By David Betancourt January 25
Before he could accept an offer to become the writer for a new Deathstroke series, veteran comic book writer Christopher Priest first had to look within himself and decide whether he could take on being the voice behind one of DC’s most violent characters.
“Deathstroke has sort of been this kind of glorification, if not deification of violence,” Priest told The Washington Post’s Comic Riffs. “[He] is kind of an anti-hero. We were kind of rooting for the bad guy as he slashed and conducted all this bloodletting, which kind of goes against my values as both a human organism walking the earth and particularly as a Christian and as a minister.”
Priest eventually decided to become the writer for Deathstroke’s new series that debuted last August as a part of DC Comics’ “Rebirth” era, but told himself the only way he could do it would be to turn the series around so that the book didn’t feel like a glorification of violence, but rather a character study on the effect living the lifestyle of an assassin has on that person.
For “Deathstroke No. 11,” now available both in print and digitally, Priest takes a break from that mission and for one issue focuses on a real-world topic that frequently weighs heavy with him: Chicago’s gun violence.
Before sending Deathstroke to Chicago, Priest reached out to director/producer/writer Reginald Hudlin (director of “House Party” and “Boomerang”). Hudlin made comic book news two years ago when Comic Riffs revealed that he would lead the efforts to resurrect Milestone Comics (now Milestone Media), a diverse group of comic book superheroes of color. Priest said he felt a Deathstroke-in-Chicago story dealing with gun violence had a Milestone vibe, and wanted to know whether Hudlin was interested in collaborating with him on it.
Many ideas where exchanged, but Hudlin couldn’t find time to help co-write the issue because he was too busy directing “Marshall,” a yet-to-be-released biographical film on the first African American Supreme Court justice, Thurgood Marshall. That didn’t stop Priest from finding another Milestone collaborator — artist Denys Cowan, a founder of Milestone who illustrated many of their comics and who last worked with Priest during their run on the series Steel (which ended in 1998) for DC Comics. Cowan accepted the one-issue assignment and dove into drawing a script that was more of a look into part of Chicago’s soul than Deathstroke’s.
Priest uses a reporter to investigate rumors that the families of shooting victims have hired Deathstroke to take out the armed killers of their children. Deathstroke is mostly silent through the issue, while Chicago citizens debate whether an eye for an eye can ever be the right way to answer back to violence.

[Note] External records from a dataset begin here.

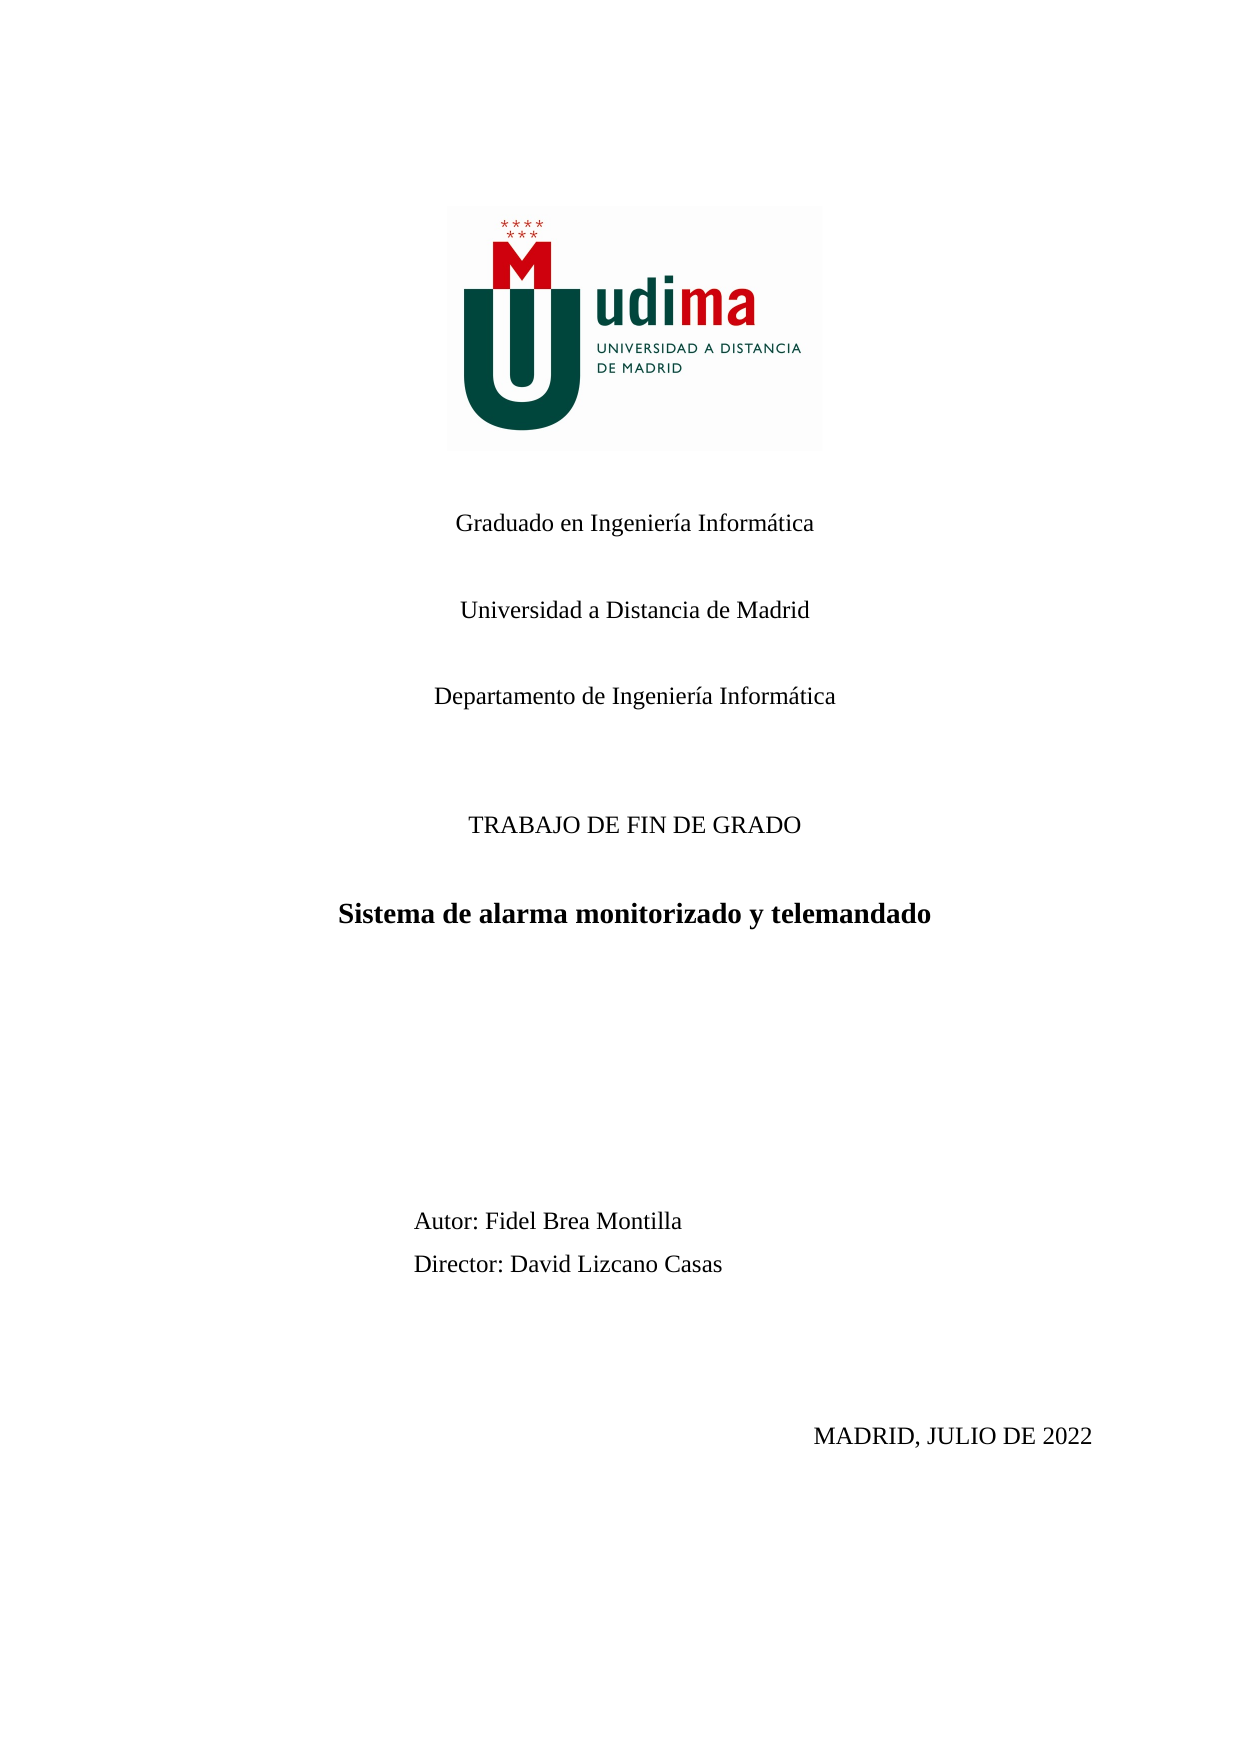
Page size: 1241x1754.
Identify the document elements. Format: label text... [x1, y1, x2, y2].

picture [446, 206, 823, 451]
text Autor: Fidel Brea Montilla [413, 1206, 1092, 1234]
text Sistema de alarma monitorizado y telemandado [177, 897, 1092, 930]
text Director: David Lizcano Casas [413, 1249, 1092, 1278]
text Departamento de Ingeniería Informática [177, 681, 1092, 710]
text TRABAJO DE FIN DE GRADO [177, 810, 1092, 839]
text Graduado en Ingeniería Informática [177, 508, 1092, 537]
text MADRID, JULIO DE 2022 [177, 1421, 1092, 1450]
text Universidad a Distancia de Madrid [177, 595, 1092, 623]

The silence from the assassin was intentional, according to Priest. “I wanted Deathstroke to be a force of nature more,” Priest said. “I wanted to have as objective an analysis of the crisis as I’d be able to do. So I used a reporter’s voice.”
Cowan told Comic Riffs that he knew when working on Deathstroke No. 11 that he was getting away from the standard superhero comics he has become accustomed to illustrating over the years.
“Most of the stories that we do in comics, especially stories that I’ve done, are not about violence. They’re about action. You got people flying through the air and doing impossible things that real people can’t do. That’s action. It’s fantasy,” Cowan said. But in this issue, “things become very real. It takes you beyond the typical comic book story. So to try to capture all of that was the challenge with this. And hopefully we pulled it off.”